• _AIM OF THE EXERCISE_
Below are some entries. Copy each line in them that holds "lines".
== Segment start ==
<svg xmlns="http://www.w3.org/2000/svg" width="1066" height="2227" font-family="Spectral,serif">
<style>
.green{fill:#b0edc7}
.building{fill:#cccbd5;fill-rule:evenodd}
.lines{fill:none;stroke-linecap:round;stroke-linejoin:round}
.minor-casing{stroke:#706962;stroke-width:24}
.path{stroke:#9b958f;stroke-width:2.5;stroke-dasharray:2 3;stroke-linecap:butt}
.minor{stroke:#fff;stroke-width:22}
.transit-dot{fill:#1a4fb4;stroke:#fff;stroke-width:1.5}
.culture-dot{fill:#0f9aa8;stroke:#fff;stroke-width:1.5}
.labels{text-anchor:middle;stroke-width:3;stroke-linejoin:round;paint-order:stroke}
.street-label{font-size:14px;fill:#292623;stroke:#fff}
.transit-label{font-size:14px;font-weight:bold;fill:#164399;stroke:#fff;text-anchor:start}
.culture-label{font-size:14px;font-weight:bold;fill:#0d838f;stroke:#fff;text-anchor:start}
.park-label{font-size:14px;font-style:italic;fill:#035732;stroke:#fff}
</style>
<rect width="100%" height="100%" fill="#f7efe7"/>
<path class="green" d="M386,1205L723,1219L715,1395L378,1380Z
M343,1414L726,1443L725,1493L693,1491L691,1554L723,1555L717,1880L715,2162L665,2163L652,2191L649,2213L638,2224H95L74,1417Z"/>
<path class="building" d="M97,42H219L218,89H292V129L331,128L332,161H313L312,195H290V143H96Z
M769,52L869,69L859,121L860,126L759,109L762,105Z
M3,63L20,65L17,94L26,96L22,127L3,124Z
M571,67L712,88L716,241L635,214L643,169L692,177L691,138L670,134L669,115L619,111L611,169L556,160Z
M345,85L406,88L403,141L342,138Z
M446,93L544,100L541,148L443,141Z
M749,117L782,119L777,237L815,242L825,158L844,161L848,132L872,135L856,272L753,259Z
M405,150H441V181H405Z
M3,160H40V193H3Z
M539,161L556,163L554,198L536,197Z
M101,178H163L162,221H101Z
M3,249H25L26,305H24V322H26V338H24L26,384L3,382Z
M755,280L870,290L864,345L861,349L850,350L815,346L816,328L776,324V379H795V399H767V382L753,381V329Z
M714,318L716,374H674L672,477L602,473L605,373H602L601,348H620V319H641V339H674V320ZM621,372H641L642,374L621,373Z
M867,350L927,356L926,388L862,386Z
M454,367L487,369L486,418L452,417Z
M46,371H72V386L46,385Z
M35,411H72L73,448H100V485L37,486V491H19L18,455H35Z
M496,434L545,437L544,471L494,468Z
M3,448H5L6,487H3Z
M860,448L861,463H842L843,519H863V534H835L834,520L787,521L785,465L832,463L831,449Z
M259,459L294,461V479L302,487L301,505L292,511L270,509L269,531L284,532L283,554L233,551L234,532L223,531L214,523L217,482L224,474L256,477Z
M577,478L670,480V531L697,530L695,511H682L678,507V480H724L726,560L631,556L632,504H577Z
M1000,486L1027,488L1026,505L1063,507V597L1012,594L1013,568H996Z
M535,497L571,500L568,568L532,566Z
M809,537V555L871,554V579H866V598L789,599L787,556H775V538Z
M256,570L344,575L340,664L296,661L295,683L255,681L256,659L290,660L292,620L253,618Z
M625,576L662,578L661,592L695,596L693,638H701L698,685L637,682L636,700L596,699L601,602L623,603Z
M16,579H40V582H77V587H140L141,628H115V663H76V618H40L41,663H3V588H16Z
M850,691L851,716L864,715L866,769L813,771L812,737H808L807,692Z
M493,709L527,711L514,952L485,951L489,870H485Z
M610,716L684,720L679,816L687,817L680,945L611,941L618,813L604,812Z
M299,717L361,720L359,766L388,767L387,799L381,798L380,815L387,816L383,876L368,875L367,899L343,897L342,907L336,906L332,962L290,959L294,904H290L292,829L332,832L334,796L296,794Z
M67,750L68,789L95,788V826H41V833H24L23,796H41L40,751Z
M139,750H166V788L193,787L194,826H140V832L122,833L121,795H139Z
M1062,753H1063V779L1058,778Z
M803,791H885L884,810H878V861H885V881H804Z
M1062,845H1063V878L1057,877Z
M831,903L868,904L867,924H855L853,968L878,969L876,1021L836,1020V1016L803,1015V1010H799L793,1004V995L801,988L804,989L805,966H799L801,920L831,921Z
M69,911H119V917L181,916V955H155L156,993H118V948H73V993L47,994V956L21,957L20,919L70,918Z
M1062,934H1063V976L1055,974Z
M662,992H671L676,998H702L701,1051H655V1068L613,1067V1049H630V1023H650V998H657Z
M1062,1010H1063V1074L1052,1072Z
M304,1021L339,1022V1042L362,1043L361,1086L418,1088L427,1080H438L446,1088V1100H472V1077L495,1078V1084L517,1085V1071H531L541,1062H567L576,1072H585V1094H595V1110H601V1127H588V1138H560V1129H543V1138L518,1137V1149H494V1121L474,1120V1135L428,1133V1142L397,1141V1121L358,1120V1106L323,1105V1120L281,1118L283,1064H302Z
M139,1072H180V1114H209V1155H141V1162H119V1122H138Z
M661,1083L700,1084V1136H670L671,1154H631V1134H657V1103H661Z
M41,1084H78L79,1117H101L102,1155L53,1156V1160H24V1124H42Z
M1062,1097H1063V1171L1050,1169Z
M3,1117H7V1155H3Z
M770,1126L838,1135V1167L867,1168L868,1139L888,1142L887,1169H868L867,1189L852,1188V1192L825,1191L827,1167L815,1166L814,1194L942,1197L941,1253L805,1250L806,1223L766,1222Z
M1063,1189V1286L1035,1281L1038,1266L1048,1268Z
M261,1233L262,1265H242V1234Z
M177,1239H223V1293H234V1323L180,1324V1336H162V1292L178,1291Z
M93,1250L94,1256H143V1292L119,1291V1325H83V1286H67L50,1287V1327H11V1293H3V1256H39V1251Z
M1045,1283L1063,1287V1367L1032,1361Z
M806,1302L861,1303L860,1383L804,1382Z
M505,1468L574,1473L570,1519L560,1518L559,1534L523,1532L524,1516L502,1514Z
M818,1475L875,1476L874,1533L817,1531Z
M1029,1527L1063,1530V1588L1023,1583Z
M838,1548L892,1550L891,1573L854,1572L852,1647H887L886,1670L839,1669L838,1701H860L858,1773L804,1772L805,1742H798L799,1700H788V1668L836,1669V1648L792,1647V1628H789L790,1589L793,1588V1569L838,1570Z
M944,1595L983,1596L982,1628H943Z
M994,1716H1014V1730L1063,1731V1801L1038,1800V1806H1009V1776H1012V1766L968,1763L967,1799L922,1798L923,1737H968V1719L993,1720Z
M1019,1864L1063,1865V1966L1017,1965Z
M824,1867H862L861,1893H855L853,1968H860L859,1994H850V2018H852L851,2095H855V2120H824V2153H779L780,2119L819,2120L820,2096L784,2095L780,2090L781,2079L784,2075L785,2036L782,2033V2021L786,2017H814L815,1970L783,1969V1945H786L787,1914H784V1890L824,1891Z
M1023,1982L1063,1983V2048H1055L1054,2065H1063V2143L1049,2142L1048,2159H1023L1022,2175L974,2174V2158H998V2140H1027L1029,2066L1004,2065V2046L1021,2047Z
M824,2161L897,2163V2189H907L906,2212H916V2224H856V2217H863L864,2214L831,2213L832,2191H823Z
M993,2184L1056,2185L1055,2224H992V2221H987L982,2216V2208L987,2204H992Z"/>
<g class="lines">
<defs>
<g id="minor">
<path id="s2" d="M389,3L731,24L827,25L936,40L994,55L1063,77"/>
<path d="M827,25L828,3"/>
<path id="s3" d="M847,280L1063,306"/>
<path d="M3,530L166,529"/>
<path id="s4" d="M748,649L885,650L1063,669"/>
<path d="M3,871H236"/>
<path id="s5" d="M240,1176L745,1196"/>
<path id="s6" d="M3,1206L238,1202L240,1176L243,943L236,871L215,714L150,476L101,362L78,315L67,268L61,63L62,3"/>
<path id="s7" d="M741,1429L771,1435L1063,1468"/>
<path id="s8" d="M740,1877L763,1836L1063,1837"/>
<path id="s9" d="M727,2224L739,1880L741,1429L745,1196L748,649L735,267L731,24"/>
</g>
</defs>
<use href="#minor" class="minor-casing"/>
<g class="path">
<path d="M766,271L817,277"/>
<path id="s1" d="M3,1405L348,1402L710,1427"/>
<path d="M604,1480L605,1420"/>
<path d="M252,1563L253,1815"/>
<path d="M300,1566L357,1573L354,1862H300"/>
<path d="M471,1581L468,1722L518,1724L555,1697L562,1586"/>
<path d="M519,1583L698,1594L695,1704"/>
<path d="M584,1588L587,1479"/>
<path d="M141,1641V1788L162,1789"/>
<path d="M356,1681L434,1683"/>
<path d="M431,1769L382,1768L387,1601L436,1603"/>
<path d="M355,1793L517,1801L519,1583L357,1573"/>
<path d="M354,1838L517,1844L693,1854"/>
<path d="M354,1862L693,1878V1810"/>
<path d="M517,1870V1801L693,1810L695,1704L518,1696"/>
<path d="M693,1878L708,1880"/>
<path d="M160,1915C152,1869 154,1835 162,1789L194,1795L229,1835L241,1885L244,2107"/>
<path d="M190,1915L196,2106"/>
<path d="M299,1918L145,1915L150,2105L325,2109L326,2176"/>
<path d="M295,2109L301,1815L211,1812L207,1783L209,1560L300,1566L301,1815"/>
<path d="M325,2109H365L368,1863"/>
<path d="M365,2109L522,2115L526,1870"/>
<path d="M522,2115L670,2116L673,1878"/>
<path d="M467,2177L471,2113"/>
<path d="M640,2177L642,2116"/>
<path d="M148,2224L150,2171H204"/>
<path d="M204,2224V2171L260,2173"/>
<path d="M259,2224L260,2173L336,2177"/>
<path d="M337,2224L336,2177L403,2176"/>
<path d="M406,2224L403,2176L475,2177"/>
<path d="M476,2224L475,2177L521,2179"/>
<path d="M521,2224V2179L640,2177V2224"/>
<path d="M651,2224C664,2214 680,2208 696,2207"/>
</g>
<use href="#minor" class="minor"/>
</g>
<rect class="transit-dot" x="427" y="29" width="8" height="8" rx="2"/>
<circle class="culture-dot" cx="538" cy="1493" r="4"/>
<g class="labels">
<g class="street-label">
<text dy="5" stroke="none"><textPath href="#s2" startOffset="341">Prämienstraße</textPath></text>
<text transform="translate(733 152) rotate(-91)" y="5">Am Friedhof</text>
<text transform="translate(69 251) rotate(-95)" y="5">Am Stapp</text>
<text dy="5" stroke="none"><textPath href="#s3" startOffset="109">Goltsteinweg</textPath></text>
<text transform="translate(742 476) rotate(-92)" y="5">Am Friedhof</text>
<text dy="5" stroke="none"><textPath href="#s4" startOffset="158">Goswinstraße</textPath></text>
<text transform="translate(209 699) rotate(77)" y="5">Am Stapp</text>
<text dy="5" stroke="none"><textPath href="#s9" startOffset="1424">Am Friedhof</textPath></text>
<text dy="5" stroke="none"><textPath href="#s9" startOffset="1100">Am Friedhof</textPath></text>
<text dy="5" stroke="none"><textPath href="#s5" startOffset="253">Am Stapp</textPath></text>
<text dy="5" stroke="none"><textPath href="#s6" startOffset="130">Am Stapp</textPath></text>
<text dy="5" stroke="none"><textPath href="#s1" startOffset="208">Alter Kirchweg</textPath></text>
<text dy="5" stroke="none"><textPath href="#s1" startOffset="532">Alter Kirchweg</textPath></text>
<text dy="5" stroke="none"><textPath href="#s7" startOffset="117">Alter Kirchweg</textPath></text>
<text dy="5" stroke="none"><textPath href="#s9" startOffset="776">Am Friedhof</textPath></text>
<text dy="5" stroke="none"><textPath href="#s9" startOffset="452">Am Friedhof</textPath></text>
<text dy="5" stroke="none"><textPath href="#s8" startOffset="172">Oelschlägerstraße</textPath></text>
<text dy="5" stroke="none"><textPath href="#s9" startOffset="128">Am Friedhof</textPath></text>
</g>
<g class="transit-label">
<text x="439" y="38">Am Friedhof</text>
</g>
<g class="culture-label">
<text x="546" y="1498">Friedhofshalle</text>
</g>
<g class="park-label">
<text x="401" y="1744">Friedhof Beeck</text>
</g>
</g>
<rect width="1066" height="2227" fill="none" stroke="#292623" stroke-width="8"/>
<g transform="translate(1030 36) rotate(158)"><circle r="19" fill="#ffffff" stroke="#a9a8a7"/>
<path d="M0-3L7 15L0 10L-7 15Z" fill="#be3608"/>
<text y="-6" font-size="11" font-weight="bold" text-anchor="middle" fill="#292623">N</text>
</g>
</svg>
== Segment end ==
• _SOLVED PROBLEM_
.lines{fill:none;stroke-linecap:round;stroke-linejoin:round}
<g class="lines">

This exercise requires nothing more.